■ **阅读材料**:
1*8=8 	2*8=16 	3*8=24 	4*8=32 	5*8=40 	6*8=48 	7*8=56 	8*8=64 	

1*9=9 	2*9=18 	3*9=27 	4*9=36 	5*9=45 	6*9=54 	7*9=63 	8*9=72 	9*9=81

2、查找特定名称文件：
这道题需要用到os模块中的walk方法
取出os.walk()中的三个值并赋给三个元素
使用for in 语句调用生成器fn
在循环中使用x.find()方法，如果返回>=0则找到目标文件之一
并保存给result列表

def findfiles():
    global result, path
    for dp, dn, fn in os.walk(path):
        for x in fn:
            if(x.find(filename) >= 0):
                result.append(x)
    for i in range(1, len(result) + 1):
        print("{} : {}".format(i, result[i-1]))

1 : 04:22:2020.txt
2 : 182020.doc
3 : new2020.txt

但要求格式输出应该是带有根目录的输出
导致分数只有85分
将其修改为：

def findfiles():
    global result, path
    for dp, dn, fn in os.walk(path):
        for x in fn:
            if(x.find(filename) >= 0):
                result.append(os.path.join(dp, x))
    for i in range(1, len(result) + 1):
        print("{} : {}".format(i, result[i-1]))

最后输出结果：

1 : Day1-homework/18/182020.doc
2 : Day1-homework/4/22/04:22:2020.txt
3 : Day1-homework/26/26/new2020.txt

Day2

第二次作业的内容：
《青春有你2》选手信息爬取
其中除了爬取选手图片模块，其他代码块训练营已经给出
这一次作业对于我这种爬虫小白来说还是有一定的难度
具体看步骤3

1、爬取百度百科中《青春有你2》中所有参赛选手信息，返回页面数据
直接爬取百度百科静态页面，没什么好说的，直接使用requests和bs4库即可

import json
import re
import requests
import datetime
from bs4 import BeautifulSoup
import os
#获取当天的日期,并进行格式化,用于后面文件命名，格式:20200420
today = datetime.date.today().strftime('%Y%m%d')    
def crawl_wiki_data():
    """
    爬取百度百科中《青春有你2》中参赛选手信息，返回html
    """
    headers = { 
        'User-Agent': 'Mozilla/5.0 (Windows NT 10.0; WOW64) AppleWebKit/537.36 (KHTML, like Gecko) Chrome/67.0.3396.99 Safari/537.36'
    }
    url='https://baike.baidu.com/item/青春有你第二季'                         

    try:
        response = requests.get(url,headers=headers)
        soup = BeautifulSoup(response.text,'lxml')
        tables = soup.find_all('table',{'class':'table-view log-set-param'})
        crawl_table_title = "参赛学员"
        i = 1
        for table in  tables:           
            table_titles = table.find_previous('div').find_all('h3')
            for title in table_titles:
                if(crawl_table_title in title):
                    return table       
    except Exception as e:
        print(e)

2、对爬取的页面数据进行解析，并保存为JSON文件：
对表格的每一个属性进行爬取，并保存到json文件中

def parse_wiki_data(table_html):
    table_html = crawl_wiki_data()

■ **所给条目**:
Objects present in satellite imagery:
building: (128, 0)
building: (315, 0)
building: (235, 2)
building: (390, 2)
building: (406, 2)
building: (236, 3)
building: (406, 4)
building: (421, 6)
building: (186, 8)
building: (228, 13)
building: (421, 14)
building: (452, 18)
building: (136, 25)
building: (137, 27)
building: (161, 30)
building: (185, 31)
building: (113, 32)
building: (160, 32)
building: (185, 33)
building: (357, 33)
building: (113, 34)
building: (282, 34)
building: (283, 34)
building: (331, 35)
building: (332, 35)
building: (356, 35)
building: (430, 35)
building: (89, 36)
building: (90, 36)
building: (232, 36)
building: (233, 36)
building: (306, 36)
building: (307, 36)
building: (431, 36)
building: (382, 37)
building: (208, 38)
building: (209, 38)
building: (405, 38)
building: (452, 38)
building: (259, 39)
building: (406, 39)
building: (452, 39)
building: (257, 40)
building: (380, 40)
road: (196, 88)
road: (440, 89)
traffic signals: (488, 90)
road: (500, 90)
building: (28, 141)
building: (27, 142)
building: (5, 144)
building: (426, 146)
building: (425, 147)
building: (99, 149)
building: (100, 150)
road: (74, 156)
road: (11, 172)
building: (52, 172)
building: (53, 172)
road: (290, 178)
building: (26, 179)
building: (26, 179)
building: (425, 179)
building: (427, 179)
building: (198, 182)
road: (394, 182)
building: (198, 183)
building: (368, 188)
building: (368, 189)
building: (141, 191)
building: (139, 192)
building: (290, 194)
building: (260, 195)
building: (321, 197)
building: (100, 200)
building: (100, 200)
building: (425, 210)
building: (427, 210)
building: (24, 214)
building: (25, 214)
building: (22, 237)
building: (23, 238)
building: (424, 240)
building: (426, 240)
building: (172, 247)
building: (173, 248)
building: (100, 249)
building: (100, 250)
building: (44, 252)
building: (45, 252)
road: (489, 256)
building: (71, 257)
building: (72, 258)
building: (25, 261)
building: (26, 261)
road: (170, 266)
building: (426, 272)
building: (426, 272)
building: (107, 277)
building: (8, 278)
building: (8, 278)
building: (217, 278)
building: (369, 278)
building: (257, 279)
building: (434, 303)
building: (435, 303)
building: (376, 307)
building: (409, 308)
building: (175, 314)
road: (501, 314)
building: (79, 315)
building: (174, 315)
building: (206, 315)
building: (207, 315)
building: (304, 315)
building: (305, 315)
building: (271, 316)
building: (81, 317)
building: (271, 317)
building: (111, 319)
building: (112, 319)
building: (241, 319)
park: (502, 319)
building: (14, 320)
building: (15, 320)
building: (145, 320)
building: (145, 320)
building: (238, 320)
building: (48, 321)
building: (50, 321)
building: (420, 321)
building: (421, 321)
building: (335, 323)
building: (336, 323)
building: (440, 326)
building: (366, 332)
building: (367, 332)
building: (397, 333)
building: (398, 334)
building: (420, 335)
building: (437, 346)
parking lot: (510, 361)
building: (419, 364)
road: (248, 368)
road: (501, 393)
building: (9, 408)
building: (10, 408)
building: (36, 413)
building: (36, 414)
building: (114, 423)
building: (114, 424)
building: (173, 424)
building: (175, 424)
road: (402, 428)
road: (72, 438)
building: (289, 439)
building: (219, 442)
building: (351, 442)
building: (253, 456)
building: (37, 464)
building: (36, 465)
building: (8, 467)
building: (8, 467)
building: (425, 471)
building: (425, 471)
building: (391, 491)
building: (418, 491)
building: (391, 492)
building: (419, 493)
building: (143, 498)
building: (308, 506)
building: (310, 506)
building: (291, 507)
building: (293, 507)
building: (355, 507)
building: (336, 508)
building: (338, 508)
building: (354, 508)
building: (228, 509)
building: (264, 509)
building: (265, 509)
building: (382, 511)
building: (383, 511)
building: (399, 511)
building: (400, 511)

■ **任务目标**:
(1) 在这篇Python作业笔记中，以“import json”开头的那段代码用 import 或 from 语句导入了哪些模块？请全部列出。
(2) 请从这篇Python作业笔记的最后一行接着往下写。
这些条目来自另一个来源。

■ **各题答案**:
(1) json、re、requests、datetime、bs4、os

(2)
    bs = BeautifulSoup(str(table_html),'lxml')
    all_trs = bs.find_all('tr')
    error_list = ['\'','\"']
    stars = []

    for tr in all_trs[1:]:
        all_tds = tr.find_all('td')
        star = {}
        #姓名
        star["name"]=all_tds[0].text
        #个人百度百科链接
        star["link"]= 'https://baike.baidu.com' + all_tds[0].find('a').get('href')
        #籍贯
        star["zone"]=all_tds[1].text
        #星座
        star["constellation"]=all_tds[2].text
        #身高
        star["height"]=all_tds[3].text
        #体重
        star["weight"]= all_tds[4].text
        #花语,去除掉花语中的单引号或双引号
        flower_word = all_tds[5].text
        for c in flower_word:
            if  c in error_list:
                flower_word=flower_word.replace(c,'')
        star["flower_word"]=flower_word 
        #公司
        if not all_tds[6].find('a') is  None:
            star["company"]= all_tds[6].find('a').text
        else:
            star["company"]= all_tds[6].text  
        # print(star)
        stars.append(star)

    json_data = json.loads(str(stars).replace("\'","\""))  # 将单引号转变为双引号
    with open('work/' + today + '.json', 'w', encoding='UTF-8') as f:
        json.dump(json_data, f, ensure_ascii=False)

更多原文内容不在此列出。